- **Problem description**
Find "power microscopy histopathology" and "power microscopy photomicrograph" in the records below. Copy the lines holding them and every line between, exactly, and no others.

(Stored data)

◇ ◇ ◇

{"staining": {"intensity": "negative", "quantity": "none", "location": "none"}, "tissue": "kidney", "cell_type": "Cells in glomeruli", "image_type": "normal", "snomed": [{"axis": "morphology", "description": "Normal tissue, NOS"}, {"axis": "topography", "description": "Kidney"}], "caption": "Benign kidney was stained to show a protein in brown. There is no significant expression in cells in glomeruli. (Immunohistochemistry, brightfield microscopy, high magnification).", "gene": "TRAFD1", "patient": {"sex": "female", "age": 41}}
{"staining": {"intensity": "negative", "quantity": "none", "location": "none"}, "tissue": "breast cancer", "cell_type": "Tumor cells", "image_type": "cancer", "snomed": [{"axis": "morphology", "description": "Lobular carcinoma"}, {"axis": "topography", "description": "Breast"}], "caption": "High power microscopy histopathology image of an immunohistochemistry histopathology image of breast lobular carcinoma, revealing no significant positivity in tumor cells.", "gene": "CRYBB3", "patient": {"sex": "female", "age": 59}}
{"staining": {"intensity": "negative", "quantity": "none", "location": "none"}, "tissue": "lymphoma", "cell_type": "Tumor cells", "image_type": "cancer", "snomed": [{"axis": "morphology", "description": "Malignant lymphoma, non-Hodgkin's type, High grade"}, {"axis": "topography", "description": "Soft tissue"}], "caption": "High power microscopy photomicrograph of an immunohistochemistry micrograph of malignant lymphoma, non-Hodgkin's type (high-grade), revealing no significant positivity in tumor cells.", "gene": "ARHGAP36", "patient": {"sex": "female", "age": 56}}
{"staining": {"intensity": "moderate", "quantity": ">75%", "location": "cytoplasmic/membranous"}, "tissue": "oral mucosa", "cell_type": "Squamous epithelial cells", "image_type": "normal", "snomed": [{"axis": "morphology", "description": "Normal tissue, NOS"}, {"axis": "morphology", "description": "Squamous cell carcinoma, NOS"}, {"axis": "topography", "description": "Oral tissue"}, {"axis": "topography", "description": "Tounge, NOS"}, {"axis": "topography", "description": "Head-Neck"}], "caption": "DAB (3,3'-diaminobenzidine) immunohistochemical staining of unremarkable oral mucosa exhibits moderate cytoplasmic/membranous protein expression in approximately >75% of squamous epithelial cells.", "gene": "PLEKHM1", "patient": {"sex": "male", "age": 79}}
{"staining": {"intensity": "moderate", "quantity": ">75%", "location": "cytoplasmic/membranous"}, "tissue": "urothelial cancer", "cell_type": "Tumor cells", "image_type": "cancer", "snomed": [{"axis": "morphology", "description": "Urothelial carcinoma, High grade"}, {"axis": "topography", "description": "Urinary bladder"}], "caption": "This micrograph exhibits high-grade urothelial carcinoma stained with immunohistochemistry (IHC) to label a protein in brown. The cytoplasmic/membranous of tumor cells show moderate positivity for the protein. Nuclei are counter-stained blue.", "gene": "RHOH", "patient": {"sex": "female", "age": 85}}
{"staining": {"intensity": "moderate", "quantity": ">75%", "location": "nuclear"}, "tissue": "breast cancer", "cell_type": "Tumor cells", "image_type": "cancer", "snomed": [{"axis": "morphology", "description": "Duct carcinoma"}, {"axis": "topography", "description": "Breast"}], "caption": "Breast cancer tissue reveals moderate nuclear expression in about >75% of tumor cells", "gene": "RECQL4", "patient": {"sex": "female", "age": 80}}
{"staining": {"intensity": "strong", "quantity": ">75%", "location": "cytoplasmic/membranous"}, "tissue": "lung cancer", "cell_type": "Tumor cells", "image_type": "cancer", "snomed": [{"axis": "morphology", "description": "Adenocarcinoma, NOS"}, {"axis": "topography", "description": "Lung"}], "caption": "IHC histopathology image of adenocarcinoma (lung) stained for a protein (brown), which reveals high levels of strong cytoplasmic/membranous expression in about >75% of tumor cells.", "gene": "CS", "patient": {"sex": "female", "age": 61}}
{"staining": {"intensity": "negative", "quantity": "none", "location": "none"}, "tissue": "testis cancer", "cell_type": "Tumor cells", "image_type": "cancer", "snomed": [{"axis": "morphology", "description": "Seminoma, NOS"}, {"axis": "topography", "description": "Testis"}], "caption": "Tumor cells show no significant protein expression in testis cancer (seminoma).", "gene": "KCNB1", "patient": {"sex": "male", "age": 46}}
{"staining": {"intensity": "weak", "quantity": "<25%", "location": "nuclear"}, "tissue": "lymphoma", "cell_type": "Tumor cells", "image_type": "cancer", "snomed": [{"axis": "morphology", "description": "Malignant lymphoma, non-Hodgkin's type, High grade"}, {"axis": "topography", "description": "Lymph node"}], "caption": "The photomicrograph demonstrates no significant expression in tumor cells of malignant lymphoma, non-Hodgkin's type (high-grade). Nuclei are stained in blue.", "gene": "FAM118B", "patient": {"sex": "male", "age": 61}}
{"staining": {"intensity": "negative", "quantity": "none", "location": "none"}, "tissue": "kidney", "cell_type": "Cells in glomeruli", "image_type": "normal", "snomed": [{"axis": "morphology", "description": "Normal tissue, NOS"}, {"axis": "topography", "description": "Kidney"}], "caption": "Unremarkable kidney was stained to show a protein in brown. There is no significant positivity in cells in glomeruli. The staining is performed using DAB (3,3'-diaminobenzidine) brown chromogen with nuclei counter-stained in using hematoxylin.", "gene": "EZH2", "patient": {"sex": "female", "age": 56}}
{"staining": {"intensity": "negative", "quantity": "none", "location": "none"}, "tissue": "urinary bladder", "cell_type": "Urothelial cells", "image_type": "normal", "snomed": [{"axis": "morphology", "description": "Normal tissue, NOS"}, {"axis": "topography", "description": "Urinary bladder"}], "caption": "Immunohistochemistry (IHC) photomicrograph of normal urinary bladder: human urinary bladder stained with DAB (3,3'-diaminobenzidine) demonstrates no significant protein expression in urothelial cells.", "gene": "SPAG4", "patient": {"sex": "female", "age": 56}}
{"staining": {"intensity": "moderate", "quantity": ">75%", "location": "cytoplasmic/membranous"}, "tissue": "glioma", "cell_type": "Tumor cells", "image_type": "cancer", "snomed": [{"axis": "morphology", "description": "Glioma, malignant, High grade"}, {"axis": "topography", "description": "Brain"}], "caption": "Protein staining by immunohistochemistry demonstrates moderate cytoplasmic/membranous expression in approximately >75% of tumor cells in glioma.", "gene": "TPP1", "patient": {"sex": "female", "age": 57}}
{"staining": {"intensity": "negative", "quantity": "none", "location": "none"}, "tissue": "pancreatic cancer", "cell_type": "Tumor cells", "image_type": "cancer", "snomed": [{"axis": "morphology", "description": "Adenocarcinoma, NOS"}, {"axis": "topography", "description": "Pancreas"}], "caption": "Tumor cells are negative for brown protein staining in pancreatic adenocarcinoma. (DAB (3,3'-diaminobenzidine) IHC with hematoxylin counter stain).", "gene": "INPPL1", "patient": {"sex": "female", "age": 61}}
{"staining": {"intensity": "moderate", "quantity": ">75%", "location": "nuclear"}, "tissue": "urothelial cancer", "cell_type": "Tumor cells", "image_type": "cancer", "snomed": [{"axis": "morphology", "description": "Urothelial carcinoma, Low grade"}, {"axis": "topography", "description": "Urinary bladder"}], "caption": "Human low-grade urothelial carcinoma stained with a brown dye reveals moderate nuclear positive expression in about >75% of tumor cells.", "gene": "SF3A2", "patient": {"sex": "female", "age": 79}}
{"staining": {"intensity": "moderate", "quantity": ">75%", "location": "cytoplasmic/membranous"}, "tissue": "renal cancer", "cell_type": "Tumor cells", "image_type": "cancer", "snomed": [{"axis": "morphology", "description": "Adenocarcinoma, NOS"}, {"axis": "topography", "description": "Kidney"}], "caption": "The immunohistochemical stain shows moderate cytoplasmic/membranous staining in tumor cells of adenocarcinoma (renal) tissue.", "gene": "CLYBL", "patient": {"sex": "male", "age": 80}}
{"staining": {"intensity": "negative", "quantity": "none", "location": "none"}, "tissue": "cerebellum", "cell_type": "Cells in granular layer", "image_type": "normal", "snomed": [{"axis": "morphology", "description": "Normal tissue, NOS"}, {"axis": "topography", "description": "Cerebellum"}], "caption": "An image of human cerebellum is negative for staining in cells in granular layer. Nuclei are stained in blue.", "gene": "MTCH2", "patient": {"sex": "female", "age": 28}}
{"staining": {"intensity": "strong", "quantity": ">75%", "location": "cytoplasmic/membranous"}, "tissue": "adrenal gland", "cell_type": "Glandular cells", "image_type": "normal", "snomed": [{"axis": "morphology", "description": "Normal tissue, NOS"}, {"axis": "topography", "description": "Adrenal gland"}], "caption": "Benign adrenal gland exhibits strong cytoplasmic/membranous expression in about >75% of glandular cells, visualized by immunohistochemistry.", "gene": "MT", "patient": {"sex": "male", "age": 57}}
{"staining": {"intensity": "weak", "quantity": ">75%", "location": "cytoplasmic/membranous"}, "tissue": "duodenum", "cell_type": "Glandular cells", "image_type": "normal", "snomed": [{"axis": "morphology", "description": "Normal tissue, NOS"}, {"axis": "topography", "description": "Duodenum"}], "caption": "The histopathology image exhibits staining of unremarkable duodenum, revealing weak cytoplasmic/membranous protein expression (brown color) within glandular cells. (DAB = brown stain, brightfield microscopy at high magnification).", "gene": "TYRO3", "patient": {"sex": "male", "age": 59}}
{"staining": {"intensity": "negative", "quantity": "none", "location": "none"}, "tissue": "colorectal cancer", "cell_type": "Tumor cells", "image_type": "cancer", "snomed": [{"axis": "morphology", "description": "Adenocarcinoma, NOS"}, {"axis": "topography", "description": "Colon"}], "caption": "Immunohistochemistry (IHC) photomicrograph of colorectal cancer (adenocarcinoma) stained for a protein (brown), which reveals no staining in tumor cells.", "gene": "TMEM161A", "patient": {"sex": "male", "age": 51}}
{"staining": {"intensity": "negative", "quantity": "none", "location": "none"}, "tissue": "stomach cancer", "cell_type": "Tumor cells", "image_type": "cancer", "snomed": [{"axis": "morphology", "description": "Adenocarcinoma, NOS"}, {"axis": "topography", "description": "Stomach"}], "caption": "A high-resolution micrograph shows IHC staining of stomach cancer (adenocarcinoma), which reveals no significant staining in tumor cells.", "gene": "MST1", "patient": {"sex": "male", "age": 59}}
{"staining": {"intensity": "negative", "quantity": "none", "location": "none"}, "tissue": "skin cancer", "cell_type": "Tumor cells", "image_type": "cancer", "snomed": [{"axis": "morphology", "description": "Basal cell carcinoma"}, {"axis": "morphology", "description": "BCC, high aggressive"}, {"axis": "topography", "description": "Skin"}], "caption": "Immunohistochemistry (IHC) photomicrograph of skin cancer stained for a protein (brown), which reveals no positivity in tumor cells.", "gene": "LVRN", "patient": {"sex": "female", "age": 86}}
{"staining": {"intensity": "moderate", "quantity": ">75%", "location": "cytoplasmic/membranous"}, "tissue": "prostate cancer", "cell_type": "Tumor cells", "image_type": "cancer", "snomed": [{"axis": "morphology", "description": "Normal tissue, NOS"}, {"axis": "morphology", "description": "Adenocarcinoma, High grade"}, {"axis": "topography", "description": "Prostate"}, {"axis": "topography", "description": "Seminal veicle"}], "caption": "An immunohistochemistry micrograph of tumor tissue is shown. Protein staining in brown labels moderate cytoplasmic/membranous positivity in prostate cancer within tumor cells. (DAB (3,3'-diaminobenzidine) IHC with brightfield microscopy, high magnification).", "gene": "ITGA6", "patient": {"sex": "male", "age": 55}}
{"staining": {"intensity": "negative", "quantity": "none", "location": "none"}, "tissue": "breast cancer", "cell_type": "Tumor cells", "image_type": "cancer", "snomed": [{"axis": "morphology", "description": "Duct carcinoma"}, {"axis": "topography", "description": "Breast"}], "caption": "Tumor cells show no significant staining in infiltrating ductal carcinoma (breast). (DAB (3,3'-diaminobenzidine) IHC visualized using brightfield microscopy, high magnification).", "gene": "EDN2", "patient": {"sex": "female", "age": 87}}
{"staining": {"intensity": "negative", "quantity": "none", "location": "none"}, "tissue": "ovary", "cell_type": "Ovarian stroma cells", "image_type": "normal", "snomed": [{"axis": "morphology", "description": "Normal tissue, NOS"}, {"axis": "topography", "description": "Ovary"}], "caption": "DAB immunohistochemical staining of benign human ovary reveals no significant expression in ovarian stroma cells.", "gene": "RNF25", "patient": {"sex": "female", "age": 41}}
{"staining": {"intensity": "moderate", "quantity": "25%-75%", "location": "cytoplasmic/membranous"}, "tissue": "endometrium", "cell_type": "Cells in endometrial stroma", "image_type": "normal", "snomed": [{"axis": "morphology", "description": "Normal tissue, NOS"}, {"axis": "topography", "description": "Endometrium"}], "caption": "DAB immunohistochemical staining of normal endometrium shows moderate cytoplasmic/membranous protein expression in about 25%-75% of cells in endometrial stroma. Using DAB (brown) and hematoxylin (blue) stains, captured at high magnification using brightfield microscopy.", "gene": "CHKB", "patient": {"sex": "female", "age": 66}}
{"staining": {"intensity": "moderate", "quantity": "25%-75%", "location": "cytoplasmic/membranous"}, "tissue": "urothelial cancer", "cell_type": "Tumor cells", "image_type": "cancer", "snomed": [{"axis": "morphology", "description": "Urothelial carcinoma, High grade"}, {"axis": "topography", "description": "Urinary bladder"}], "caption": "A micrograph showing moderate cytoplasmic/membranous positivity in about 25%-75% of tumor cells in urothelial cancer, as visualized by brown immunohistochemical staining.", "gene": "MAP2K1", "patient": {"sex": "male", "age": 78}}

◇ ◇ ◇

- **Answer section**
{"staining": {"intensity": "negative", "quantity": "none", "location": "none"}, "tissue": "breast cancer", "cell_type": "Tumor cells", "image_type": "cancer", "snomed": [{"axis": "morphology", "description": "Lobular carcinoma"}, {"axis": "topography", "description": "Breast"}], "caption": "High power microscopy histopathology image of an immunohistochemistry histopathology image of breast lobular carcinoma, revealing no significant positivity in tumor cells.", "gene": "CRYBB3", "patient": {"sex": "female", "age": 59}}
{"staining": {"intensity": "negative", "quantity": "none", "location": "none"}, "tissue": "lymphoma", "cell_type": "Tumor cells", "image_type": "cancer", "snomed": [{"axis": "morphology", "description": "Malignant lymphoma, non-Hodgkin's type, High grade"}, {"axis": "topography", "description": "Soft tissue"}], "caption": "High power microscopy photomicrograph of an immunohistochemistry micrograph of malignant lymphoma, non-Hodgkin's type (high-grade), revealing no significant positivity in tumor cells.", "gene": "ARHGAP36", "patient": {"sex": "female", "age": 56}}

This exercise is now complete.